Job Application Work Time (15 min)

Say: Look at the different classroom jobs we have available. You’ll see descriptions of each job, its hourly wage, associated bills, and classroom tasks that need to be completed on a daily basis. Take a few minutes to look at each job, and then choose which one you would like to apply for. Then complete your application. 

Pass out or distribute job application forms.

Resume and Application Submission (10-15 min)

Say: Turn in your job application. Then log into Stash101.com and click on Jobs > Job Board. Submit your resume for the top two jobs you would like. If I don’t receive your application and resume, you will be unemployed!

Teacher Timesaver Tip: 

It can be time-consuming to organize and assign jobs for multiple class periods without using the digital form, so I encourage teachers running multiple class economies to consider this option.

    1. If utilizing the digital copy of the job application (after making a copy), post the job app on your LMS for student access. Assign a due date for all job applications.
    2. Go to the form under “responses” and click the google sheet icon.
    3. To populate the spreadsheet and separate by class period, click the down arrow of the class period column and then click “group column”.

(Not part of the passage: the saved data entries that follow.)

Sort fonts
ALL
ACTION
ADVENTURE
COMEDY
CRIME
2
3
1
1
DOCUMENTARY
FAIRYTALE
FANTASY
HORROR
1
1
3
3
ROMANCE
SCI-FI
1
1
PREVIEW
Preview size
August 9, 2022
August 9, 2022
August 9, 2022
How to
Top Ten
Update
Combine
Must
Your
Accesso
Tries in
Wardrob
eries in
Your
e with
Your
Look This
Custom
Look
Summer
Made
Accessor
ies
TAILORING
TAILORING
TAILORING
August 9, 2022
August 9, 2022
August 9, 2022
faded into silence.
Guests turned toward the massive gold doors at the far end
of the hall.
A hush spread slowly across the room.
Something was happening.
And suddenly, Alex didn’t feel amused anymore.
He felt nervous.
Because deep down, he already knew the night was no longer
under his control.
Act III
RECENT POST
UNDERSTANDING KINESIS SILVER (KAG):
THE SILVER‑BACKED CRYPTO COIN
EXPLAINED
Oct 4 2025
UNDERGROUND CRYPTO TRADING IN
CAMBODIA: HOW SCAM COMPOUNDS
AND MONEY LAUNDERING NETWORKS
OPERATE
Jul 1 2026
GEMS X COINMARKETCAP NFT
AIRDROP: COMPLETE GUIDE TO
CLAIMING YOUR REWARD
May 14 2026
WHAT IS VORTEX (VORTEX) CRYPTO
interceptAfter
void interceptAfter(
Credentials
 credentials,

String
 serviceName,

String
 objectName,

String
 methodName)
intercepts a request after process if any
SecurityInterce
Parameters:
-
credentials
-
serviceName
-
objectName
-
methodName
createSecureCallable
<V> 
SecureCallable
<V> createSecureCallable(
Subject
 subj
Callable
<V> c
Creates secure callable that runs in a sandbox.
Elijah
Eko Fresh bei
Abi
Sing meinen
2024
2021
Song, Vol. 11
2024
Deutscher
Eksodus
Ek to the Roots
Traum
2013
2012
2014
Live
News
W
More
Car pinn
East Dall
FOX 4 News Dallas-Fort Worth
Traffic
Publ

    4. When students are organized by class period, tackle the job assignments one class period at a time, with the goal of giving students their first job choice when possible. I use “Command+F” to search for a specific job position, so it highlights all students interested in “receptionist,” for example. Begin assigning jobs by highlighting the name of the student and their assigned job.
    5. Sometimes I am able to assign multiple students to a job position depending on the job requirements, while other times it can be challenging to give every student their #1 choice (which is why there’s room for 2nd and 3rd options). Another option is requiring a letter of recommendation for some job titles to prevent all students from applying to the highest paying job without considering the job responsibilities.
    6. I go through the highlighted names and jobs, inputting the assignments into one Google doc organized by job position. I use this master document throughout the semester to refer to who does what. This step also helps to announce to the students their job assignments. I have job-specific email templates I send out to each student that include a congratulations message and more specifics on their job responsibilities.